Render the data below as a numbered list, one entry per line, omitting any blank lines.

Supplied records:

══════

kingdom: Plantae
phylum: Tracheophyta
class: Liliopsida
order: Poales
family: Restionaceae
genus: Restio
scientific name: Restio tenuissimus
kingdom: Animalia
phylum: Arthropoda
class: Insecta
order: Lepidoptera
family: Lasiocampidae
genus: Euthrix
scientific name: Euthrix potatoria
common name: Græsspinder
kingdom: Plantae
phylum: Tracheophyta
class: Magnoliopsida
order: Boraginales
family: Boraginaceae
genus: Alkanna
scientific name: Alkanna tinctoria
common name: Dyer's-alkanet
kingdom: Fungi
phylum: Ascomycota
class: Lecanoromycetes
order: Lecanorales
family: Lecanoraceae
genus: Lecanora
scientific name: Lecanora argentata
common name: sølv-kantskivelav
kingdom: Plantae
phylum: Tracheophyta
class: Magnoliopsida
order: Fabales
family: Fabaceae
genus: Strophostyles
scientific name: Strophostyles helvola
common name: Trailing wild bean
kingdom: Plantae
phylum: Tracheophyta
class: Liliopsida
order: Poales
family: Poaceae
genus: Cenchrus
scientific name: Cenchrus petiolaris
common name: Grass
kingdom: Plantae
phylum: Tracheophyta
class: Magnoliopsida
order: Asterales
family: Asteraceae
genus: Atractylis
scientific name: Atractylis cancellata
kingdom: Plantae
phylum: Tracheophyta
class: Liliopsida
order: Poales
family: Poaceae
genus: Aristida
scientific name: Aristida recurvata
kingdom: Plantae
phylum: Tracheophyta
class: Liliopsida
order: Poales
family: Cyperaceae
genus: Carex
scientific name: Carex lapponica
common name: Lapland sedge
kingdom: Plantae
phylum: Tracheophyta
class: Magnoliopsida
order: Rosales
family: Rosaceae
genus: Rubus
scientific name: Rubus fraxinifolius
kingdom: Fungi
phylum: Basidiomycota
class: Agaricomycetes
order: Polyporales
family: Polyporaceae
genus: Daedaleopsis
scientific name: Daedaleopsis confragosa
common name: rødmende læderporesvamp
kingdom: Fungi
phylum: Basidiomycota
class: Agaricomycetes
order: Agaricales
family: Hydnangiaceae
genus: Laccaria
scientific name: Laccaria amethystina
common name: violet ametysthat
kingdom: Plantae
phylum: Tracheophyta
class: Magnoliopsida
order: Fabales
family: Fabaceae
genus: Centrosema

══════

Answer below:
1. kingdom: Plantae
2. phylum: Tracheophyta
3. class: Liliopsida
4. order: Poales
5. family: Restionaceae
6. genus: Restio
7. scientific name: Restio tenuissimus
8. kingdom: Animalia
9. phylum: Arthropoda
10. class: Insecta
11. order: Lepidoptera
12. family: Lasiocampidae
13. genus: Euthrix
14. scientific name: Euthrix potatoria
15. common name: Græsspinder
16. kingdom: Plantae
17. phylum: Tracheophyta
18. class: Magnoliopsida
19. order: Boraginales
20. family: Boraginaceae
21. genus: Alkanna
22. scientific name: Alkanna tinctoria
23. common name: Dyer's-alkanet
24. kingdom: Fungi
25. phylum: Ascomycota
26. class: Lecanoromycetes
27. order: Lecanorales
28. family: Lecanoraceae
29. genus: Lecanora
30. scientific name: Lecanora argentata
31. common name: sølv-kantskivelav
32. kingdom: Plantae
33. phylum: Tracheophyta
34. class: Magnoliopsida
35. order: Fabales
36. family: Fabaceae
37. genus: Strophostyles
38. scientific name: Strophostyles helvola
39. common name: Trailing wild bean
40. kingdom: Plantae
41. phylum: Tracheophyta
42. class: Liliopsida
43. order: Poales
44. family: Poaceae
45. genus: Cenchrus
46. scientific name: Cenchrus petiolaris
47. common name: Grass
48. kingdom: Plantae
49. phylum: Tracheophyta
50. class: Magnoliopsida
51. order: Asterales
52. family: Asteraceae
53. genus: Atractylis
54. scientific name: Atractylis cancellata
55. kingdom: Plantae
56. phylum: Tracheophyta
57. class: Liliopsida
58. order: Poales
59. family: Poaceae
60. genus: Aristida
61. scientific name: Aristida recurvata
62. kingdom: Plantae
63. phylum: Tracheophyta
64. class: Liliopsida
65. order: Poales
66. family: Cyperaceae
67. genus: Carex
68. scientific name: Carex lapponica
69. common name: Lapland sedge
70. kingdom: Plantae
71. phylum: Tracheophyta
72. class: Magnoliopsida
73. order: Rosales
74. family: Rosaceae
75. genus: Rubus
76. scientific name: Rubus fraxinifolius
77. kingdom: Fungi
78. phylum: Basidiomycota
79. class: Agaricomycetes
80. order: Polyporales
81. family: Polyporaceae
82. genus: Daedaleopsis
83. scientific name: Daedaleopsis confragosa
84. common name: rødmende læderporesvamp
85. kingdom: Fungi
86. phylum: Basidiomycota
87. class: Agaricomycetes
88. order: Agaricales
89. family: Hydnangiaceae
90. genus: Laccaria
91. scientific name: Laccaria amethystina
92. common name: violet ametysthat
93. kingdom: Plantae
94. phylum: Tracheophyta
95. class: Magnoliopsida
96. order: Fabales
97. family: Fabaceae
98. genus: Centrosema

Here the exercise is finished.